Exercise aim: Strip the pictures and reproduce the rest of the listing exactly.

────────

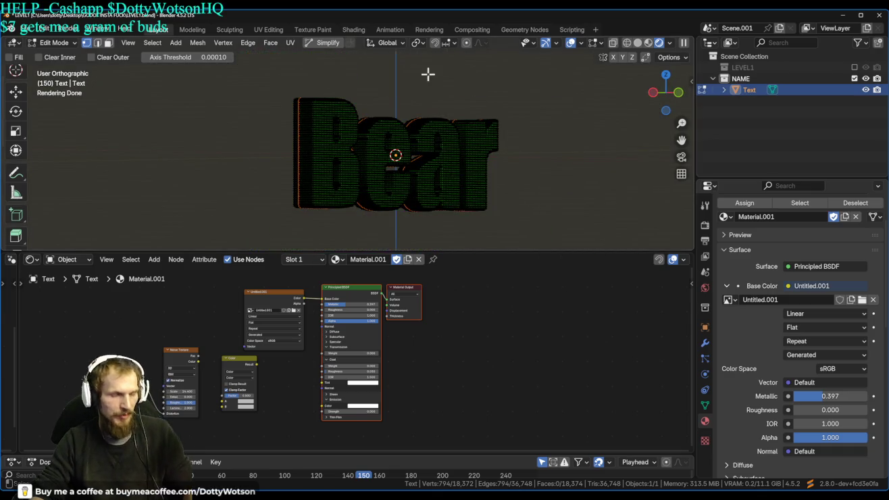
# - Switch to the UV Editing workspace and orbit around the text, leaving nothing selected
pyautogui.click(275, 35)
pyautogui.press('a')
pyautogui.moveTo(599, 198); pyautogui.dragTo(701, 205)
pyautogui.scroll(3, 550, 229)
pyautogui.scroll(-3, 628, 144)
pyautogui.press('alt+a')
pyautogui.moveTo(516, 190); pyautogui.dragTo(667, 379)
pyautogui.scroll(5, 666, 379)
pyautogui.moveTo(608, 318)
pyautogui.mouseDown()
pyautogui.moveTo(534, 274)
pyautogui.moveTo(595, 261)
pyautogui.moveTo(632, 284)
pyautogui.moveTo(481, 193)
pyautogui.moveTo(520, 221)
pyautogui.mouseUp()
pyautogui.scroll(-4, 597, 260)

────────

Response:
# - Switch to the UV Editing workspace and orbit around the text, leaving nothing selected
pyautogui.click(275, 35)
pyautogui.press('a')
pyautogui.moveTo(599, 198); pyautogui.dragTo(701, 205)
pyautogui.scroll(3, 550, 229)
pyautogui.scroll(-3, 628, 144)
pyautogui.press('alt+a')
pyautogui.moveTo(516, 190); pyautogui.dragTo(667, 379)
pyautogui.scroll(5, 666, 379)
pyautogui.moveTo(608, 318)
pyautogui.mouseDown()
pyautogui.moveTo(534, 274)
pyautogui.moveTo(595, 261)
pyautogui.moveTo(632, 284)
pyautogui.moveTo(481, 193)
pyautogui.moveTo(520, 221)
pyautogui.mouseUp()
pyautogui.scroll(-4, 597, 260)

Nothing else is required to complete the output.